Le syndrome prémenstruel – défini comme les fluctuations de l’humeur et les symptômes physiques ressentis dans les jours précédant les menstruations – est ressenti sous une forme ou une autre par pas moins de 80 % de toutes les femmes ovulantes. Dix-neuf pour cent souffrent de symptômes suffisamment graves pour interférer avec le travail, l’école ou les relations, et entre 3 et 8 pour cent souffrent de TDPM, ou trouble dysphorique prémenstruel, des symptômes si graves que leurs victimes sont effectivement handicapées. Bien que l’on sache depuis longtemps que 67 % des admissions de femmes dans les établissements psychiatriques ont lieu au cours de la semaine précédant immédiatement les menstruations, ce n’est que récemment que les chercheurs ont commencé à étudier l’effet du syndrome prémenstruel sur les femmes souffrant de troubles bipolaires ; on parle d’exacerbation prémenstruelle, ou PME, lorsqu’un état sous-jacent s’aggrave au cours d’une phase du cycle menstruel de la femme. Selon le Dr Louann Brizendine, auteur de « The Female Brain » et fondatrice et directrice de la clinique U.C.S.F. qui a formé mon psychiatre, « le trouble bipolaire peut être exacerbé par les fluctuations du cycle menstruel ». La première étude à grande échelle sur la question, publiée en avril de l’année dernière dans The American Journal of Psychiatry, a révélé qu’une majorité significative (65,2 %) des participantes atteintes de troubles bipolaires souffrent de PME. Ces femmes ont non seulement connu un nombre accru d’épisodes dépressifs, mais ont également rechuté beaucoup plus rapidement que les autres femmes.
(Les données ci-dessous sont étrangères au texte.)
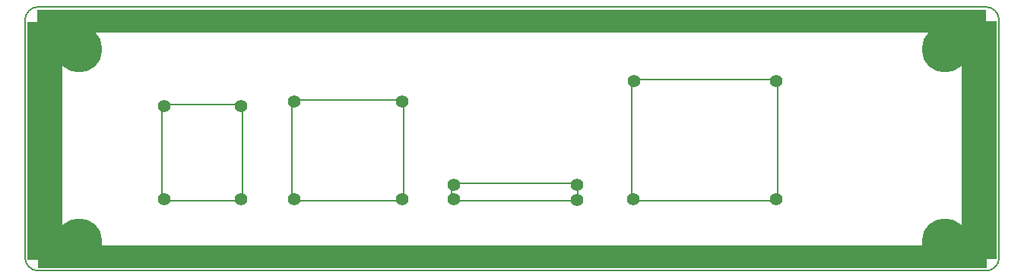
<source format=gbr>
%FSLAX36Y36*%
%MOMM*%
G04 EasyPC Gerber Version 18.0.8 Build 3632 *
%ADD27R,3.91000X26.66000*%
%ADD11C,0.12700*%
%ADD83C,1.41000*%
%ADD13C,5.16000*%
%ADD23R,105.66000X2.66000*%
X0Y0D02*
D02*
D11*
X22287500Y64911500D02*
G75*
G03X20787500Y63411500J-1500000D01*
G01*
Y36911500*
G75*
G03X22287500Y35411500I1500000*
G01*
X127787500*
G75*
G03X129287500Y36911500J1500000*
G01*
Y63411500*
G75*
G03X127787500Y64911500I-1500000*
G01*
X22287500*
X36537500Y54011500D02*
G75*
G03X36037500Y53511500J-500000D01*
G01*
Y43611500*
G75*
G03X36437500Y43211500I400000*
G01*
X44637500*
G75*
G03X45037500Y43611500J400000*
G01*
Y53511500*
G75*
G03X44537500Y54011500I-500000*
G01*
X36537500*
X51037500Y54511500D02*
G75*
G03X50537500Y54011500J-500000D01*
G01*
Y43711500*
G75*
G03X51037500Y43211500I500000*
G01*
X62487500*
G75*
G03X62987500Y43711500J500000*
G01*
Y54011500*
G75*
G03X62487500Y54511500I-500000*
G01*
X51037500*
X68837500Y45211500D02*
G75*
G03X68337500Y44711500J-500000D01*
G01*
Y43711500*
G75*
G03X68837500Y43211500I500000*
G01*
X81887500*
G75*
G03X82387500Y43711500J500000*
G01*
Y44711500*
G75*
G03X81887500Y45211500I-500000*
G01*
X68837500*
X88837500Y56811500D02*
G75*
G03X88337500Y56311500J-500000D01*
G01*
Y43711500*
G75*
G03X88837500Y43211500I500000*
G01*
X104087500*
G75*
G03X104587500Y43711500J500000*
G01*
Y56311500*
G75*
G03X104087500Y56811500I-500000*
G01*
X88837500*
D02*
D13*
X26787500Y38661500D03*
Y60161500D03*
X123287500Y38661500D03*
Y60161500D03*
D02*
D23*
X75012500Y63336500D03*
X75062500Y36986500D03*
D02*
D27*
X22987500Y49911500D03*
X127087500Y50036500D03*
D02*
D83*
X36287500Y43411500D03*
Y53811500D03*
X44887500Y43411500D03*
Y53811500D03*
X50787500Y43411500D03*
Y54311500D03*
X62837500Y43411500D03*
Y54311500D03*
X68575000Y43374000D03*
Y45061500D03*
X82275000Y43361500D03*
Y45024000D03*
X88550000Y43374000D03*
X88587500Y56586500D03*
X104450000Y43374000D03*
X104462500Y56636500D03*
X0Y0D02*
M02*

</source>
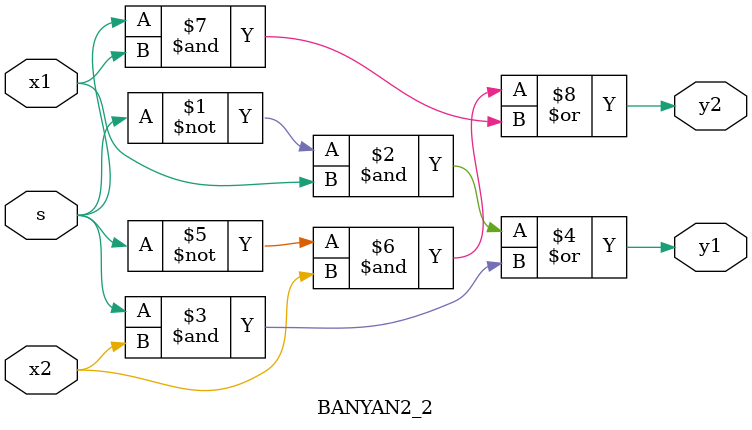
<source format=v>
`timescale 1ns / 1ps


module BANYAN2_2(s ,x1,x2,y1,y2);
    input s,x1,x2;
    output y1,y2;
    assign y1=((~s&x1)|(s&x2));
    assign y2=((~s&x2)|(s&x1));
endmodule

</source>
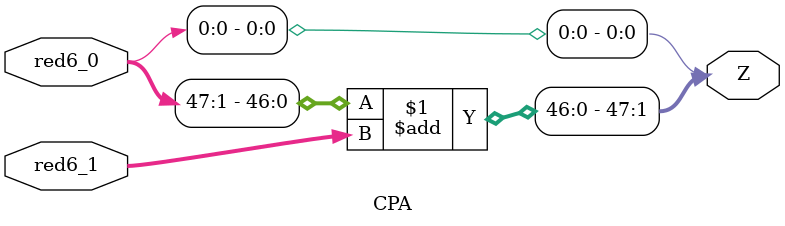
<source format=sv>
module CPA(
  input [47:0]red6_0,
  input [46:0]red6_1,
  
  output [47:0]Z);
  
  assign Z[0] = red6_0[0];
  
  assign Z[47:1] = red6_0[47:1] + red6_1;
  
endmodule

</source>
Parce que je n’ai jamais connu de sautes d’humeur que pendant deux périodes de ma phase lutéale (du jour suivant l’ovulation jusqu’au jour des règles), mon nouveau psychiatre a conclu que je ne souffrais pas d’un trouble bipolaire compliqué de PME, mais seulement d’un TDPM. Les stabilisateurs d’humeur ne fonctionnent pas sur le TDPM. À la place, de faibles doses d’hormones, y compris des pilules contraceptives, sont souvent prescrites, tout comme les S.S.R.I.. Des recherches ont également montré un effet positif des suppléments de calcium, de la luminothérapie et de la thérapie cognitive.